KEDIRI, jatim.expost.co.id – Dugaan praktik penagihan utang yang brutal dan melanggar hukum kembali mencuat. Seorang guru honorer di Kediri, berinisial ZNE, melaporkan dua oknum petugas penagih dari Bank Pembangunan Daerah (BPD) Kediri ke Polsek Ngasem. Keduanya, yang dikenal dengan nama Kodim dan Jaya, dituduh melakukan intimidasi, perampasan aset tanpa dasar hukum, dan mempermalukan korban di hadapan siswa serta rekan kerja.
Peristiwa terjadi pada Rabu, 23 Juli 2025. Kedua penagih mendatangi sekolah tempat ZNE mengajar dan menagih utang secara terbuka di tengah proses belajar-mengajar. Permintaan kepala sekolah agar penagihan ditunda hingga kegiatan belajar selesai diabaikan. Akibatnya, situasi menjadi ricuh dan menimbulkan tekanan psikologis bagi ZNE serta menyebar stigma negatif di lingkungan sekolah.
Korban mengakui adanya tunggakan cicilan sejak April karena kesulitan ekonomi, namun menyatakan tetap berupaya membayar, meskipun tidak selalu sesuai nominal. Sebagai bentuk itikad baik, ZNE telah menyerahkan dua kendaraan miliknya—Yamaha Vixion dan Honda Vario—meski tidak termasuk dalam jaminan kredit.
Namun ironisnya, selain dua motor tersebut, para petugas juga menyita barang-barang pribadi lain tanpa dasar hukum yang sah, tanpa akta fidusia atau putusan pengadilan.

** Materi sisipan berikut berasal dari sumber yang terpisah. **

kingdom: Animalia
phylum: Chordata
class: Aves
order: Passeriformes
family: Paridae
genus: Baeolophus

Tindakan ini mengarah pada perampasan dan pelanggaran hak konsumen.
Ucapan Mengguncang Mental Istri Korban
Tak berhenti di sekolah, petugas juga mendatangi rumah ZNE dan melontarkan pernyataan mengerikan kepada istrinya:
> “Kalau suami Anda mati, itu bisa selesai, Buk.”
Ucapan tersebut memperdalam trauma dan tekanan mental yang dialami keluarga korban.
Kerugian Multidimensi
Kasus ini tidak hanya menyebabkan kerugian materiil, tetapi juga:
Psikologis: Trauma mendalam bagi keluarga korban
Sosial: Pencemaran nama baik di lingkungan kerja
Hukum: Penyitaan ilegal tanpa dasar hukum
Finansial: Status kredit tetap macet meski aset sudah diserahkan
Proses Hukum Dimulai, LSM Turun Tangan
Laporan ZNE kini ditangani Polsek Ngasem. Proses hukum dikawal oleh dua lembaga swadaya masyarakat, LSM Gerak dan LSM Gemah, yang menyatakan bahwa kasus ini adalah bentuk nyata penyalahgunaan kewenangan oleh oknum petugas bank.
> Pak Wondo (LSM Gerak):
“Ini bukan hanya soal intimidasi. Ini bentuk pelanggaran hukum: perampasan aset, pencemaran nama baik, dan pelanggaran etika penagihan. Kami tidak akan berhenti sebelum korban mendapat keadilan.”
Indikasi Pelanggaran Hukum:
Pasal 335 KUHP: Perbuatan tidak menyenangkan/intimidasi
Pasal 368 KUHP: Pemerasan
Pasal 310 KUHP: Pencemaran nama baik
UU No. 8 Tahun 1999: Pelanggaran hak konsumen
UU No. 42 Tahun 1999: Penyitaan ilegal tanpa akta fidusia
POJK No. 1/POJK.07/2013: Larangan penagihan dengan kekerasan/intimidasi
Tuntutan dari Korban dan Pendamping Hukum:
1. Rehabilitasi nama baik ZNE secara resmi
2. Kompensasi atas aset yang disita tanpa dasar hukum
3. Sanksi tegas terhadap petugas penagih
4. Audit menyeluruh terhadap SOP penagihan BPD Kediri
Kasus ini menjadi alarm keras terhadap cara-cara barbar dalam penagihan utang oleh lembaga keuangan. Jika ZNE saja bisa diperlakukan seperti ini di depan publik, berapa banyak konsumen lain yang mengalami hal serupa namun memilih diam karena ketakutan?
ZNE menempuh jalur hukum bukan hanya untuk dirinya, tetapi untuk membuka jalan keadilan bagi rakyat kecil yang kerap jadi korban ketimpangan kuasa dan lemahnya perlindungan konsumen.